Socialisation de la droite

La veille, Downing Street, qui n’avait pas bougé le petit doigt pour sauver son champion du tourisme, Thomas Cook, a annoncé un plan de sauvetage de la première compagnie régionale du pays afin de lui éviter la faillite. Celui-ci comprend un renflouement de la part des actionnaires et l’engagement de différer, voire d’annuler, le paiement de la taxe par passager.

Il faut dire que la victoire spectaculaire des conservateurs aux dernières élections doit beaucoup au basculement des bastions travaillistes du nord de l’Angleterre et des Midlands. D’où l’empressement du locataire du 10 Downing Street à sauver une compagnie aérienne spécialisée dans la liaison entre les villes moyennes. Elle représente plus de 50 % de l’activité d’aéroports comme Southampton, Exeter, Jersey ou Cardiff.

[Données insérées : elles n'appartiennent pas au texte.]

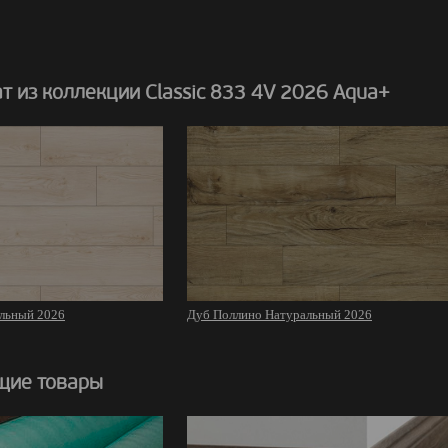
 из коллекции Classic 833 4V 2026 Aqua+
льный 2026
Дуб Поллино Натуральный 2026
щие товары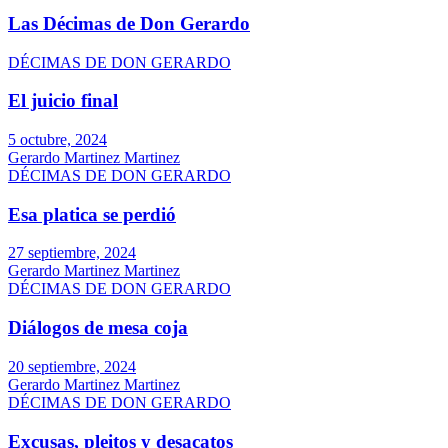
Las Décimas de Don Gerardo
DÉCIMAS DE DON GERARDO
El juicio final
5 octubre, 2024
Gerardo Martinez Martinez
DÉCIMAS DE DON GERARDO
Esa platica se perdió
27 septiembre, 2024
Gerardo Martinez Martinez
DÉCIMAS DE DON GERARDO
Diálogos de mesa coja
20 septiembre, 2024
Gerardo Martinez Martinez
DÉCIMAS DE DON GERARDO
Excusas, pleitos y desacatos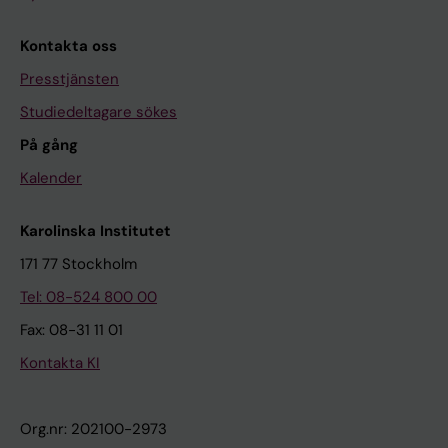
Kontakta oss
Presstjänsten
Studiedeltagare sökes
På gång
Kalender
Karolinska Institutet
171 77 Stockholm
Tel: 08-524 800 00
Fax: 08-31 11 01
Kontakta KI
Org.nr: 202100-2973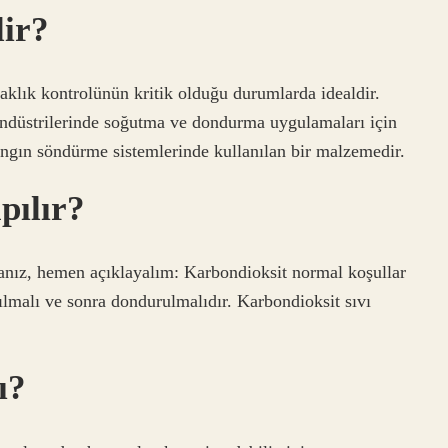
lir?
aklık kontrolünün kritik olduğu durumlarda idealdir.
 endüstrilerinde soğutma ve dondurma uygulamaları için
yangın söndürme sistemlerinde kullanılan bir malzemedir.
pılır?
sanız, hemen açıklayalım: Karbondioksit normal koşullar
rılmalı ve sonra dondurulmalıdır. Karbondioksit sıvı
ı?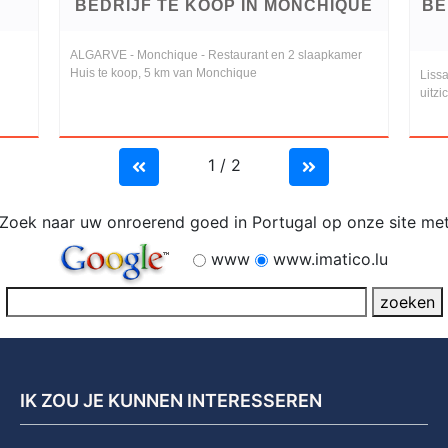
BEDRIJF TE KOOP IN MONCHIQUE
BE
ALGARVE - Monchique - Restaurant en 2 slaapkamer
Huis te koop, 5 km van Monchique
Liss
uitzi
1 / 2
Zoek naar uw onroerend goed in Portugal op onze site me
www
www.imatico.lu
IK ZOU JE KUNNEN INTERESSEREN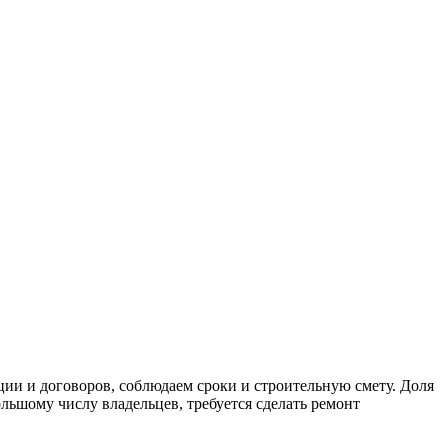
и и договоров, соблюдаем сроки и строительную смету. Доля
льшому числу владельцев, требуется сделать ремонт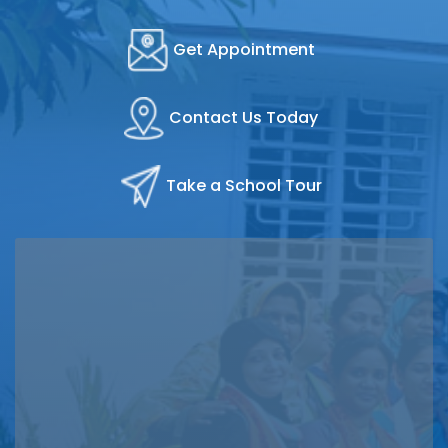
Get Appointment
Contact Us Today
Take a School Tour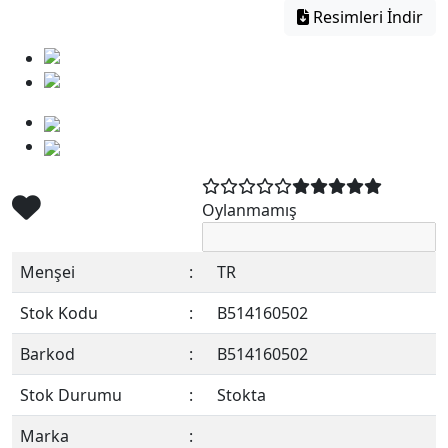
Resimleri İndir
Oylanmamış
Menşei
:
TR
Stok Kodu
:
B514160502
Barkod
:
B514160502
Stok Durumu
:
Stokta
Marka
: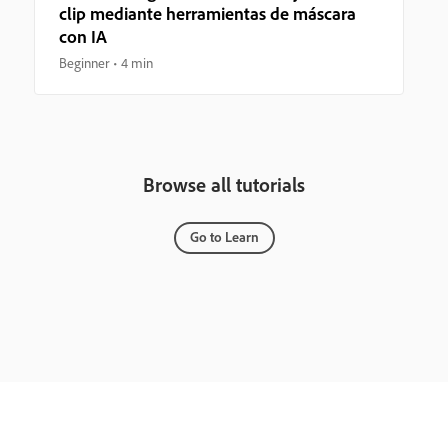
clip mediante herramientas de máscara
con IA
Beginner
4 min
Browse all tutorials
Go to Learn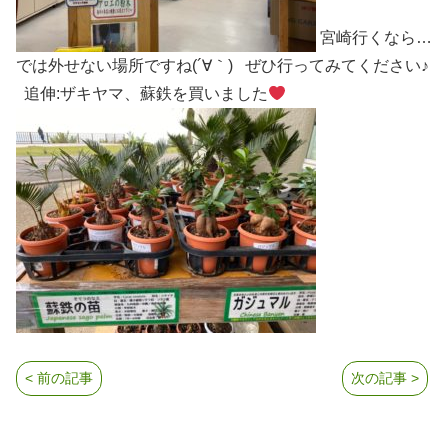
宮崎行くなら…
では外せない場所ですね(´∀｀) ぜひ行ってみてください♪
追伸:ザキヤマ、蘇鉄を買いました
< 前の記事
次の記事 >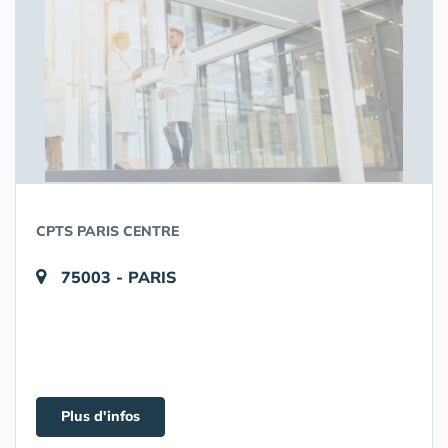
CPTS PARIS CENTRE
75003 - PARIS
Plus d'infos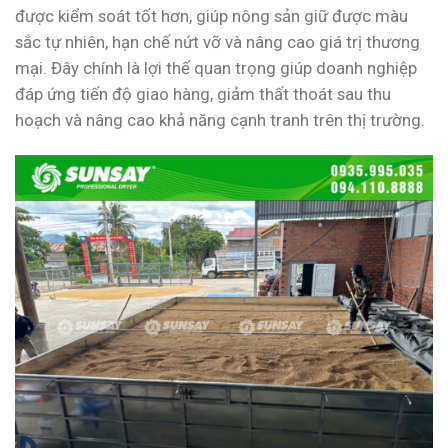
được kiểm soát tốt hơn, giúp nông sản giữ được màu
sắc tự nhiên, hạn chế nứt vỡ và nâng cao giá trị thương
mại. Đây chính là lợi thế quan trọng giúp doanh nghiệp
đáp ứng tiến độ giao hàng, giảm thất thoát sau thu
hoạch và nâng cao khả năng cạnh tranh trên thị trường.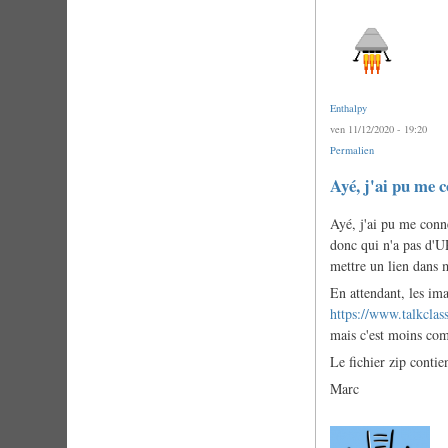
Enthalpy
ven 11/12/2020 - 19:20
Permalien
Ayé, j'ai pu me 
Ayé, j'ai pu me conn
donc qui n'a pas d'UR
mettre un lien dans 
En attendant, les ima
https://www.talkclas
mais c'est moins com
Le fichier zip contie
Marc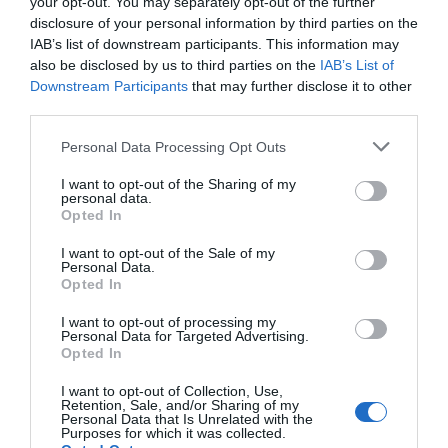
your opt-out. You may separately opt-out of the further
COMPETIÇÕES
NACIONAIS
disclosure of your personal information by third parties on the
IAB’s list of downstream participants. This information may
also be disclosed by us to third parties on the
IAB’s List of
Downstream Participants
that may further disclose it to other
third parties.
CAMP
.
2ª
3ª
CAMP
.
TAÇAS
PLACARD
DIVISÃO
DIVISÃO
FEMININO
DIVERSAS
Personal Data Processing Opt Outs
I want to opt-out of the Sharing of my
personal data.
SUB-23
SUB-19
SUB-17
SUB-15
SUB-13
Opted In
TODAS AS
COMPETIÇÕES
I want to opt-out of the Sale of my
NACIONAIS
Personal Data.
TORNEIOS 3x3
MASCULINO
MASTERS
Opted In
I want to opt-out of processing my
COMPETIÇÕES INTERNACIONAIS
Personal Data for Targeted Advertising.
Opted In
I want to opt-out of Collection, Use,
Retention, Sale, and/or Sharing of my
Personal Data that Is Unrelated with the
Purposes for which it was collected.
WSE MEN
WSE WOMEN
WSE CUP
WSE CUP
WSE
CHAMPIONS
CHAMPIONS
MEN
WOMEN
TROPHY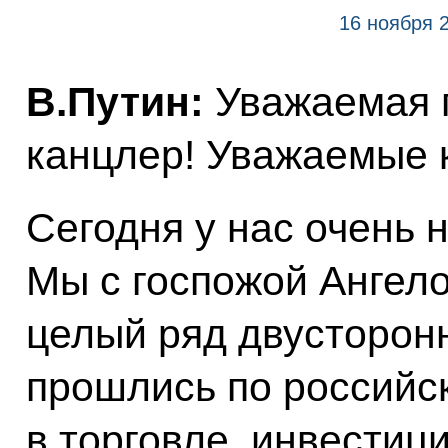
16 ноября 
В.Путин:
Уважаемая 
канцлер! Уважаемые 
Сегодня у нас очень
Мы с госпожой Ангел
целый ряд двусторонн
прошлись по российс
в торговле, инвестиц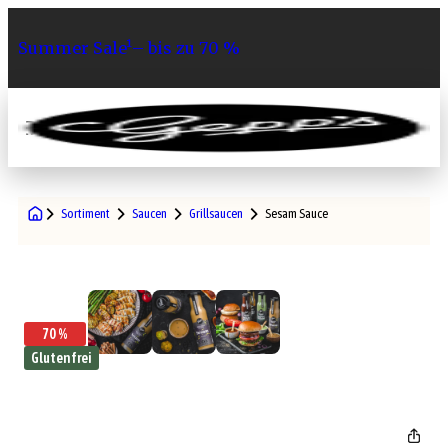
Summer Sale¹– bis zu 70 %
0
Sortiment
Saucen
Grillsaucen
Sesam Sauce
70 %
Glutenfrei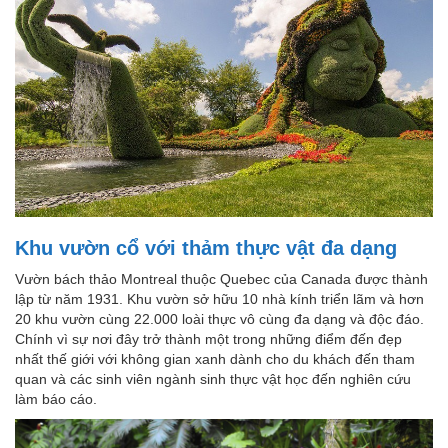
Khu vườn cổ với thảm thực vật đa dạng
Vườn bách thảo Montreal thuộc Quebec của Canada được thành
lập từ năm 1931. Khu vườn sở hữu 10 nhà kính triển lãm và hơn
20 khu vườn cùng 22.000 loài thực vô cùng đa dạng và độc đáo.
Chính vì sự nơi đây trở thành một trong những điểm đến đẹp
nhất thế giới với không gian xanh dành cho du khách đến tham
quan và các sinh viên ngành sinh thực vật học đến nghiên cứu
làm báo cáo.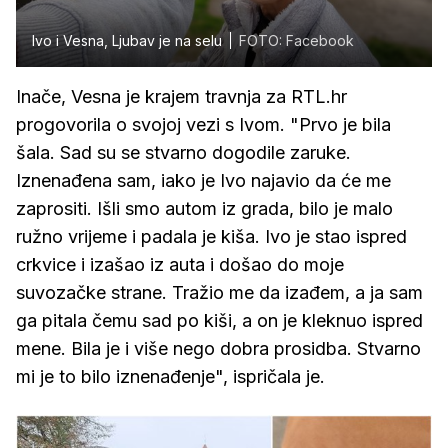
Ivo i Vesna, Ljubav je na selu
FOTO: Facebook
Inače, Vesna je krajem travnja za RTL.hr
progovorila o svojoj vezi s Ivom. "Prvo je bila
šala. Sad su se stvarno dogodile zaruke.
Iznenađena sam, iako je Ivo najavio da će me
zaprositi. Išli smo autom iz grada, bilo je malo
ružno vrijeme i padala je kiša. Ivo je stao ispred
crkvice i izašao iz auta i došao do moje
suvozačke strane. Tražio me da izađem, a ja sam
ga pitala čemu sad po kiši, a on je kleknuo ispred
mene. Bila je i više nego dobra prosidba. Stvarno
mi je to bilo iznenađenje", ispričala je.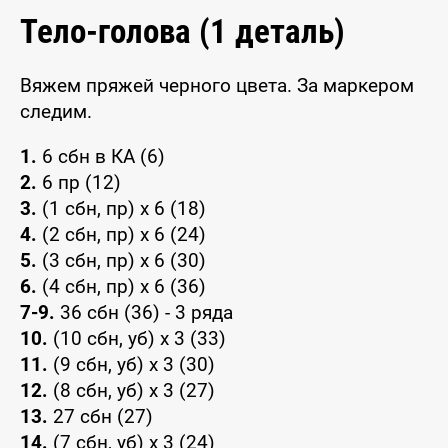
Тело-голова (1 деталь)
Вяжем пряжей черного цвета. За маркером
следим.
1.
6 сбн в КА (6)
2.
6 пр (12)
3.
(1 сбн, пр) х 6 (18)
4.
(2 сбн, пр) х 6 (24)
5.
(3 сбн, пр) х 6 (30)
6.
(4 сбн, пр) х 6 (36)
7-9.
36 сбн (36) - 3 ряда
10.
(10 сбн, уб) х 3 (33)
11.
(9 сбн, уб) х 3 (30)
12.
(8 сбн, уб) х 3 (27)
13.
27 сбн (27)
14.
(7 сбн, уб) х 3 (24)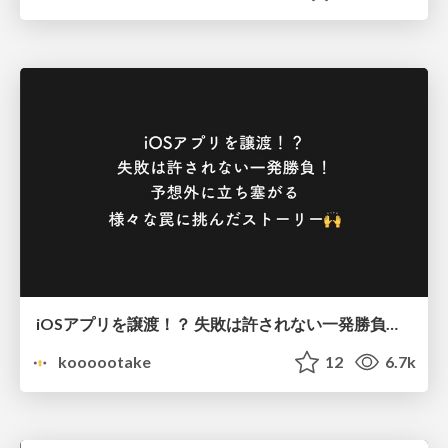
iOSアプリを譲渡！？ 失敗は許されない一発勝負！ 予想外に立ち塞がる 様々な罠に挑んだストーリー / ios app transfer
koooootake
12
6.7k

Quand on se fait élire en promettant de dynamiser les régions oubliées, on ne peut se permettre de laisser tomber un tel opérateur, même déficitaire. Quitte à se mettre à dos les défenseurs de l’environnement qui voient s’envoler la seule taxe verte affectant un secteur déjà montré du doigt en Europe pour sa contribution au réchauffement climatique.

Ce n’est qu’un début. La « socialisation » populiste de la droite britannique, déjà entamée sous Theresa May, devrait s’amplifier avec un plan massif d’investissement en infrastructures et des politiques sectorielles en faveur de l’industrie et des services publics. Après avoir prêché le laisser-faire économique au cœur des institutions européennes, le Royaume-Uni se retire avec fracas pour faire tout l’inverse. Etonnante Albion.